Die 10.000 Moscheen der türkischen Religionsbehörde „Diyanet“ waren auch diesmal die Wahlbüros der AKP. Aber die Behörde versorgt nicht nur die WählerInnen in der Türkei mit ihrer Ideologie, sondern auch die im Ausland. Dass in der Bundesrepublik die wahlberechtigten Türken mit zwei Drittel aller Stimmen Erdogan und damit die Autokratie gewählt haben, zeigt einmal mehr, dass sich eine große Zahl der Türkinnen und Türken hierzulande gar nicht integrieren will. Erdogan hat sie erfolgreich in einem kollektiven Selbstbewusstsein geeint: Selbst die Abgehängten unter ihnen fühlen sich als die besseren Menschen – weil sie an Allah glauben. 

Und auch der deutschen Politik scheint es nicht ernsthaft an ihrer Integration gelegen zu sein. Wenn der Grünen-Vorsitzende Robert Habeck nach der Wahl davon spricht, dass dieses Wahlergebnis „kaum ein Beispiel gelungener Integration“ sei, dann ist das nur als Zynismus zu verstehen. Denn die AKP ist in Deutschland ja nur deswegen so stark, weil die Bundesregierung mit Unterstützung aller Parteien seit Jahrzehnten zulässt, dass über die Islam- und Moscheen-Verbände wie DITIB oder Millî Görüş systematisch eine Gegengesellschaft propagiert wird. Eine Gegengesellschaft, die sich inzwischen etabliert hat.

Islam-Verbände propagieren
eine Gegen-
gesellschaft

Von einer „Kultur des Konsens“ mit gemeinsamen Werten, Prinzipien und Traditionen sind wir deswegen weiter entfernt denn je. Stattdessen übernimmt die Politik die Ideologie der Islam-Verbände unhinterfragt als angeblich „unveränderbare Kultur“. Und das führt dann zum Beispiel zu der wahrlich absurden Akzeptanz von Burkinis in staatlichen Schulen. So wie SPD-Familienministerin Franziska Giffey gerade erst auf einer Veranstaltung der Zeit erklärte: "Das wichtigste ist ja das Wohl der Kinder, und das heißt nun mal, dass alle Schwimmen lernen". Frage: Seit wann gehört es zum „Wohl“ eines Kindes, seinen Körper verhüllen zu müssen?

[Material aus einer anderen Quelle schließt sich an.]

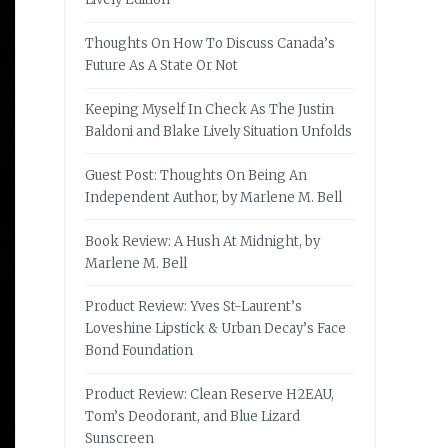
Thoughts On How To Discuss Canada’s
Future As A State Or Not
Keeping Myself In Check As The Justin
Baldoni and Blake Lively Situation Unfolds
Guest Post: Thoughts On Being An
Independent Author, by Marlene M. Bell
Book Review: A Hush At Midnight, by
Marlene M. Bell
Product Review: Yves St-Laurent’s
Loveshine Lipstick & Urban Decay’s Face
Bond Foundation
Product Review: Clean Reserve H2EAU,
Tom’s Deodorant, and Blue Lizard
Sunscreen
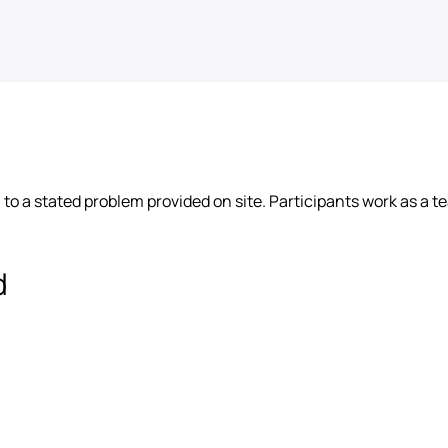
 to a stated problem provided on site. Participants work as a te
d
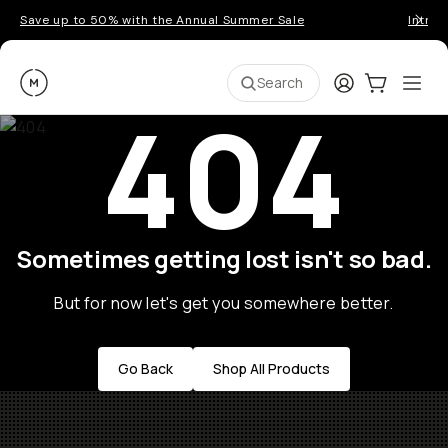
Save up to 50% with the Annual Summer Sale
Introd
Moment
Login
Cart:
0
Ope
ite
Search
404
Sometimes getting lost isn't so bad.
But for now let's get you somewhere better.
Go Back
Shop All Products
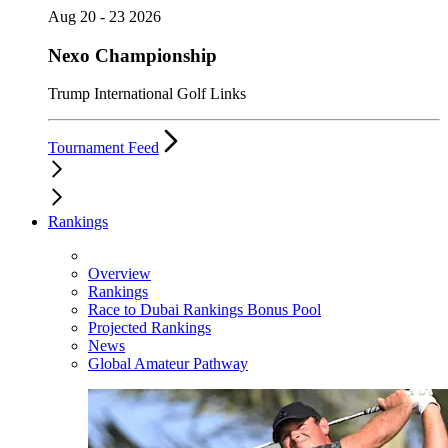
Aug 20 - 23 2026
Nexo Championship
Trump International Golf Links
Tournament Feed
Rankings
Overview
Rankings
Race to Dubai Rankings Bonus Pool
Projected Rankings
News
Global Amateur Pathway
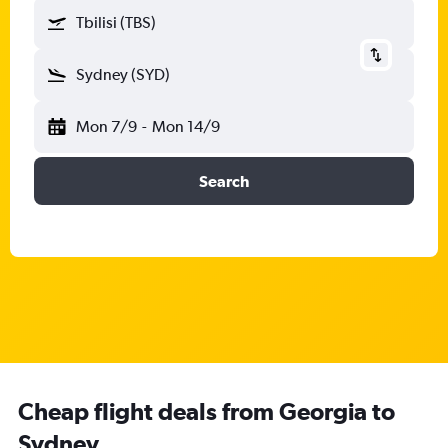
Tbilisi (TBS)
Sydney (SYD)
Mon 7/9
-
Mon 14/9
Search
Cheap flight deals from Georgia to
Sydney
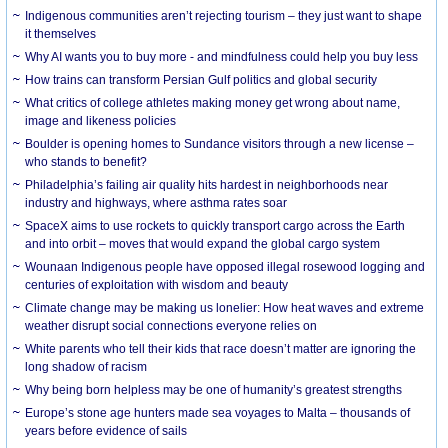
Indigenous communities aren’t rejecting tourism – they just want to shape
it themselves
Why AI wants you to buy more - and mindfulness could help you buy less
How trains can transform Persian Gulf politics and global security
What critics of college athletes making money get wrong about name,
image and likeness policies
Boulder is opening homes to Sundance visitors through a new license –
who stands to benefit?
Philadelphia’s failing air quality hits hardest in neighborhoods near
industry and highways, where asthma rates soar
SpaceX aims to use rockets to quickly transport cargo across the Earth
and into orbit – moves that would expand the global cargo system
Wounaan Indigenous people have opposed illegal rosewood logging and
centuries of exploitation with wisdom and beauty
Climate change may be making us lonelier: How heat waves and extreme
weather disrupt social connections everyone relies on
White parents who tell their kids that race doesn’t matter are ignoring the
long shadow of racism
Why being born helpless may be one of humanity’s greatest strengths
Europe’s stone age hunters made sea voyages to Malta – thousands of
years before evidence of sails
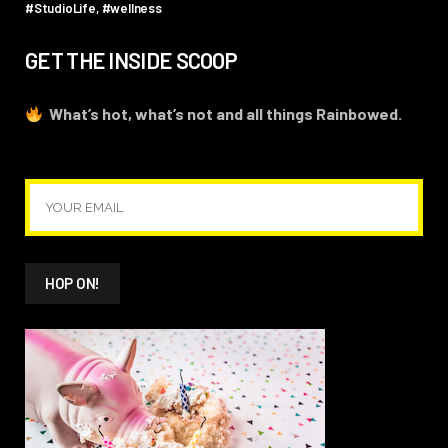
#StudioLife
#wellness
GET THE INSIDE SCOOP
What’s hot, what’s not and all things Rainbowed.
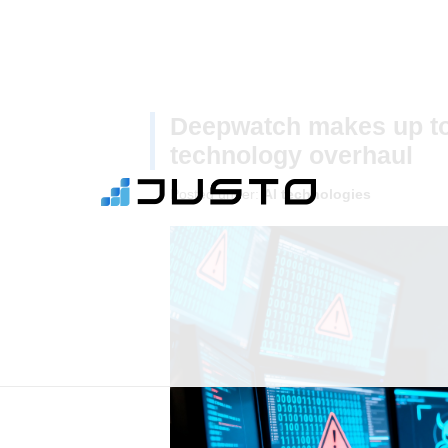
Deepwatch makes up to
technology overhaul
Posted under:
AI technologies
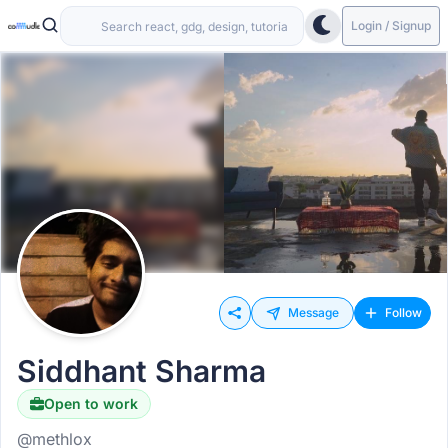
Login / Signup
Message
Follow
Siddhant Sharma
Open to work
@methlox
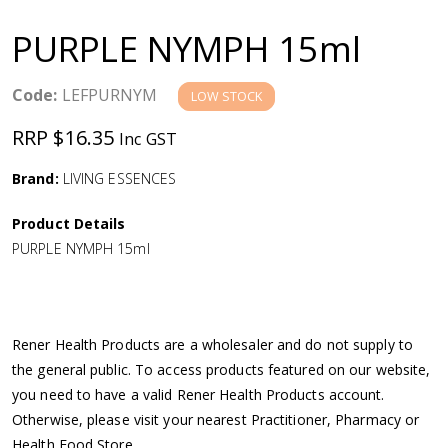
a
PURPLE NYMPH 15ml
v
Code:
LEFPURNYM
LOW STOCK
i
RRP $16.35
Inc GST
g
Brand:
LIVING ESSENCES
a
Product Details
PURPLE NYMPH 15ml
t
i
Rener Health Products are a wholesaler and do not supply to
o
the general public. To access products featured on our website,
you need to have a valid Rener Health Products account.
n
Otherwise, please visit your nearest Practitioner, Pharmacy or
Health Food Store.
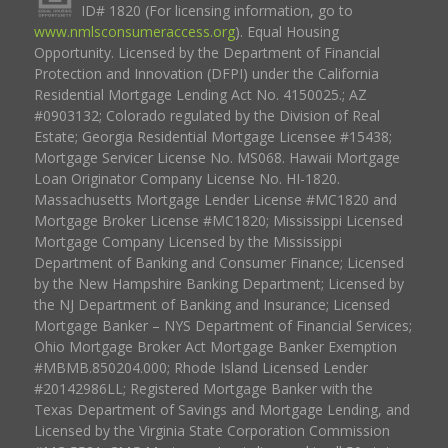
ID# 1820 (For licensing information, go to
www.nmlsconsumeraccess.org
). Equal Housing
Opportunity. Licensed by the Department of Financial
Protection and Innovation (DFPI) under the California
Residential Mortgage Lending Act No. 4150025.; AZ
#0903132; Colorado regulated by the Division of Real
Estate; Georgia Residential Mortgage Licensee #15438;
Mortgage Servicer License No. MS068. Hawaii Mortgage
Loan Originator Company License No. HI-1820.
Massachusetts Mortgage Lender License #MC1820 and
Mortgage Broker License #MC1820; Mississippi Licensed
Mortgage Company Licensed by the Mississippi
Department of Banking and Consumer Finance; Licensed
by the New Hampshire Banking Department; Licensed by
the NJ Department of Banking and Insurance; Licensed
Mortgage Banker – NYS Department of Financial Services;
Ohio Mortgage Broker Act Mortgage Banker Exemption
#MBMB.850204.000; Rhode Island Licensed Lender
#20142986LL; Registered Mortgage Banker with the
Texas Department of Savings and Mortgage Lending, and
Licensed by the Virginia State Corporation Commission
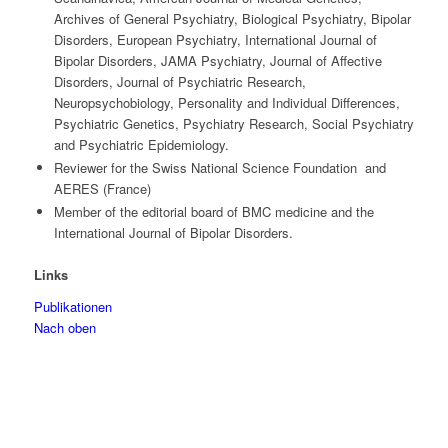
Archives of General Psychiatry, Biological Psychiatry, Bipolar
Disorders, European Psychiatry, International Journal of
Bipolar Disorders, JAMA Psychiatry, Journal of Affective
Disorders, Journal of Psychiatric Research,
Neuropsychobiology, Personality and Individual Differences,
Psychiatric Genetics, Psychiatry Research, Social Psychiatry
and Psychiatric Epidemiology.
Reviewer for the Swiss National Science Foundation and
AERES (France)
Member of the editorial board of BMC medicine and the
International Journal of Bipolar Disorders.
Links
Publikationen
Nach oben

Erst dieser fatale Kulturrelativismus hat die „türk-islam toplumu“, die türkisch-islamische Gemeinschaft, als Gegengesellschaft ermöglicht. Diese Fehleinschätzung führt dazu, dass die islamischen konservativen bis reaktionären Familien ihre Töchter nicht weiter in die Schule schicken, sondern verheiraten. Töchter, die in der Grundschule noch davon geträumt hatten, Ärztinnen oder Pilotinnen zu werden.

Um es deutlicher auszusprechen: Die Demokratie in der Türkei, in Istanbul, in Van und am Strand von Izmir, aber auch in Berlin-Neukölln und in Duisburg-Marxloh muss verteidigt werden.